I'll follow up with the folks owning the S3 User Guide to see if we can make that clearer for readers. (internal ref: d168967d-e615-4727-85fd-56028903ccd7)

dannycjones commented 1 month ago

@tppalani, does changing the StringEquals condition to StringLike solve your issue?

Let us know if you have any further issues and we can provide some more help here.

Ramneek-kalra commented 1 month ago

Hey @dannycjones !

Today I worked with another customer came with same issue i.e., this sample app - isn't working for them and throwing same error as discussed on this thread as below:

0/2 nodes are available: pod has unbound immediate PersistentVolumeClaims. preemption: 0/2 nodes are available: 2 Preemption is not helpful for scheduling..

To fix this, I checked everything i.e., S3 Driver Role + OIDC Provider Mapping with Service Account, however to my surprise, issue resolved by having EFS CSI Driver Add-on as well installed to get the scheduler know that we have a CSI driver component to use StorageClass rather than using default "gp2" EBS based SC.


Post this, my application came up and I can see a file created as well on S3 Bucket. I kindly request you to review the S3 CSI Driver, in case what difference lies between this and EFS CSI Driver (why EFS CSI Driver inclusion solved this issue).

Your query:

Does changing the StringEquals condition to StringLike solve your issue?

I don't think this makes any difference, for me StringLike as well worked as smoothly as mentioned on the Doc

Happy to follow-up internally to help customers here!

passaro commented 1 month ago

Closing this issue. @tppalani, please reopen if the suggestion above did not work for you.
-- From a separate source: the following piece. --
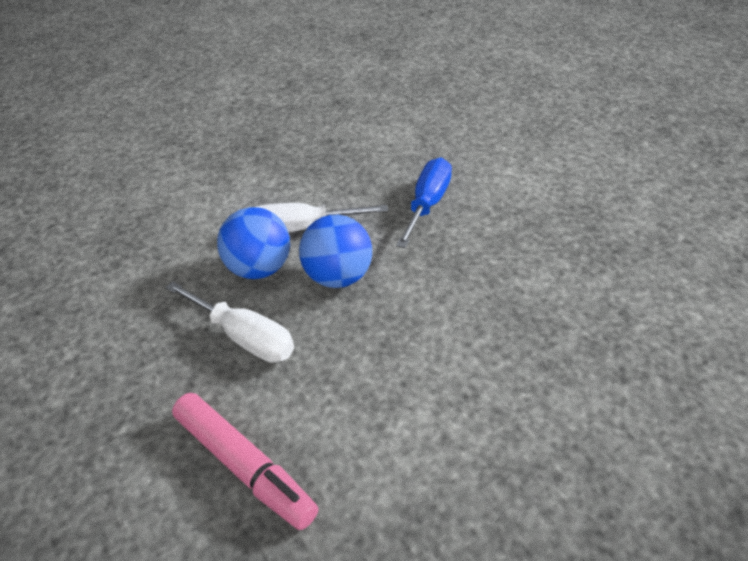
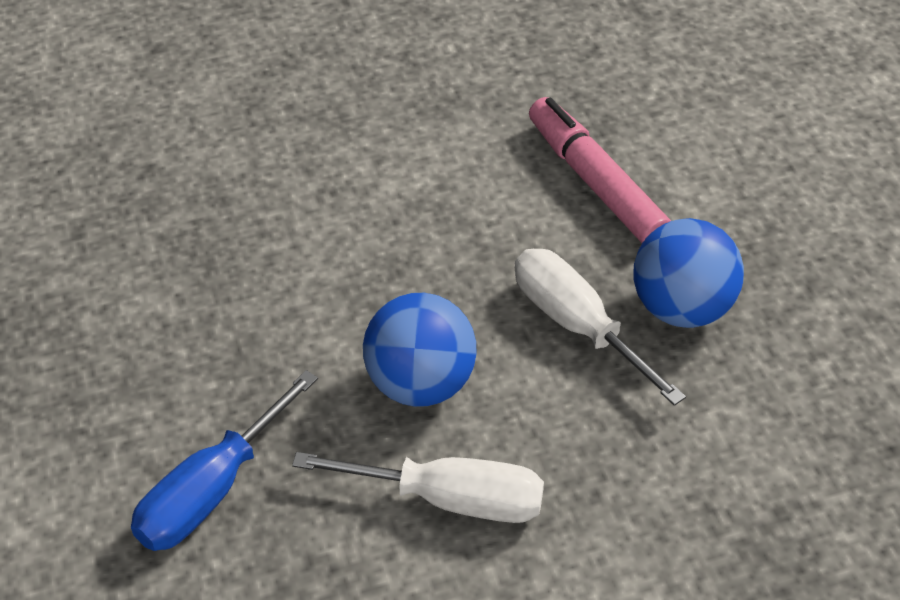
camera: 165 degrees left, 5 degrees up
blue ball [217,207,290,279] -> blue ball moved to [634,218,744,328]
peterbosalliandercom commented 2 weeks ago

Hey @dannycjones !

Today I worked with another customer came with same issue i.e., this sample app - isn't working for them and throwing same error as discussed on this thread as below:

0/2 nodes are available: pod has unbound immediate PersistentVolumeClaims. preemption: 0/2 nodes are available: 2 Preemption is not helpful for scheduling..

To fix this, I checked everything i.e., S3 Driver Role + OIDC Provider Mapping with Service Account, however to my surprise, issue resolved by having EFS CSI Driver Add-on as well installed to get the scheduler know that we have a CSI driver component to use StorageClass rather than using default "gp2" EBS based SC.
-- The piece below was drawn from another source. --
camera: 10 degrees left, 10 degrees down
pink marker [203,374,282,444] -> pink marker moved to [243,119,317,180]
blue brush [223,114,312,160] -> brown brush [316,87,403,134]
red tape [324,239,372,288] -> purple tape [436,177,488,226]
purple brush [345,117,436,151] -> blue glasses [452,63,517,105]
Post this, my application came up and I can see a file created as well on S3 Bucket. I kindly request you to review the S3 CSI Driver, in case what difference lies between this and EFS CSI Driver (why EFS CSI Driver inclusion solved this issue).

Your query:

Does changing the StringEquals condition to StringLike solve your issue?

I don't think this makes any difference, for me StringLike as well worked as smoothly as mentioned on the Doc

Happy to follow-up internally to help customers here!

What steps did you take to fix this?

Ramneek-kalra commented 2 weeks ago

Hi @peterbosalliandercom,

Thanks for the follow-up. I just added AWS EFS CSI driver Add-on additionally, nothing more than that and then deployed the application as normal.